Install / update on Cloudron

From the repo dir on the operator's machine, with cloudron CLI logged in to cloud.medlab.host:

# First install (staging):
cloudron install --location staging.communityrule.info

# Subsequent updates:
cloudron update --app <app-id>

cloudron install reads dockerimage from CloudronManifest.json; no --image flag needed.

CI — deferred (stretch goal)

CR-97 acceptance lists a stretch goal of building and pushing on merge to main via Gitea Actions. Deferred: no hosted runners are available today, and the manual workflow above is acceptable for v1 staging and production. Revisit when runners return or when release cadence justifies the runner cost.

10. Rate limiting (single-instance deploys)

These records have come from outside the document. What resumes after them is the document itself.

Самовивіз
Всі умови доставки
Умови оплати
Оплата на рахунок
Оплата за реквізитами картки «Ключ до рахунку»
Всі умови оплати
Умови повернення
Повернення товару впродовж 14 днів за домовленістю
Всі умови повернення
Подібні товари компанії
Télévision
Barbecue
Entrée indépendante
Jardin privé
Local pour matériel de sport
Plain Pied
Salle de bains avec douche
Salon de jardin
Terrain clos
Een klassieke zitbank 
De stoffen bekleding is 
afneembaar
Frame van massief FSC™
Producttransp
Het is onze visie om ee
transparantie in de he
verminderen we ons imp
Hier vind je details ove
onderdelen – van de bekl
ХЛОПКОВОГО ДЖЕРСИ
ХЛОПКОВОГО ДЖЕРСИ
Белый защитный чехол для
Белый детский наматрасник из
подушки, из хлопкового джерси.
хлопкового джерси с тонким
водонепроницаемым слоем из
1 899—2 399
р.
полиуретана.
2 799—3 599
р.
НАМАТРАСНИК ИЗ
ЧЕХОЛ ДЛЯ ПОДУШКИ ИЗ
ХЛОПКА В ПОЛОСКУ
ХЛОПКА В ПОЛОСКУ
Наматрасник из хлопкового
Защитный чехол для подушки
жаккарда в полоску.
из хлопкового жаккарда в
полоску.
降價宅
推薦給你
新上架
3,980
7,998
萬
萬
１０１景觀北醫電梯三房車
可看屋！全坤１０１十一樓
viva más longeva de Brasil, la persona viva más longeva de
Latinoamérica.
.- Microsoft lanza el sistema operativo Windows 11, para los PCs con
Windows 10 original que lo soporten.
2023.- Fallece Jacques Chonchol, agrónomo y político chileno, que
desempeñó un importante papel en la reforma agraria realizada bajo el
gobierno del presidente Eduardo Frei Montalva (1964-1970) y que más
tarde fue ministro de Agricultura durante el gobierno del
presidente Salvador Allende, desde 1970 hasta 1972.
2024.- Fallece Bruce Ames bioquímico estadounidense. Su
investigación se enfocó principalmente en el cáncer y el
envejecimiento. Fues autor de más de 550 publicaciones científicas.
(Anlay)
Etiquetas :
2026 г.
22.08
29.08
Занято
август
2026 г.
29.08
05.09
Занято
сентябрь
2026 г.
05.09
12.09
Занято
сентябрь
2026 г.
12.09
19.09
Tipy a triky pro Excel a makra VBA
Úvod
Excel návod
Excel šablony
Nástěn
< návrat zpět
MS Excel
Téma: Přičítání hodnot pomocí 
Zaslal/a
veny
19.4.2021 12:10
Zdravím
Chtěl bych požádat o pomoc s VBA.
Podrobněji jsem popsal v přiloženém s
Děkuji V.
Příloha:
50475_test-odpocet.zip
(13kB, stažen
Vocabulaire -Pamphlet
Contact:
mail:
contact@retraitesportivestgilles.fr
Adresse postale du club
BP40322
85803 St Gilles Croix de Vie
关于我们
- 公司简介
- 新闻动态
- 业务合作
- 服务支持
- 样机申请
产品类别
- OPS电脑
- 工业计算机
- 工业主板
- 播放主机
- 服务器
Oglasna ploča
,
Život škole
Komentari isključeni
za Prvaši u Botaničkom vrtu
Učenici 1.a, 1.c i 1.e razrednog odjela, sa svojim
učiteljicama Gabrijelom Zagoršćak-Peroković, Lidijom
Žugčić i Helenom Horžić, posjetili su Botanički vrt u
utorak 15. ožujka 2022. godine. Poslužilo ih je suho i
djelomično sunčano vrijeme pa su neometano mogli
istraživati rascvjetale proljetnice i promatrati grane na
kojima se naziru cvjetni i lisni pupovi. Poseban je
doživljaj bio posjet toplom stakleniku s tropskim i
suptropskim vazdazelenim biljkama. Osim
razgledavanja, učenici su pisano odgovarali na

The app uses an in-memory rate limiter in lib/server/rateLimit.ts (magic-link requests, organizer inquiry, etc.). This is sufficient for the current single Cloudron container per environment.

Before horizontal scale-out (multiple app instances behind a load balancer), replace or back the limiter with a shared store (e.g. Redis) so per-IP / per-user windows apply across instances. Until then, document expected limits in the steady-state runbook (CR-100).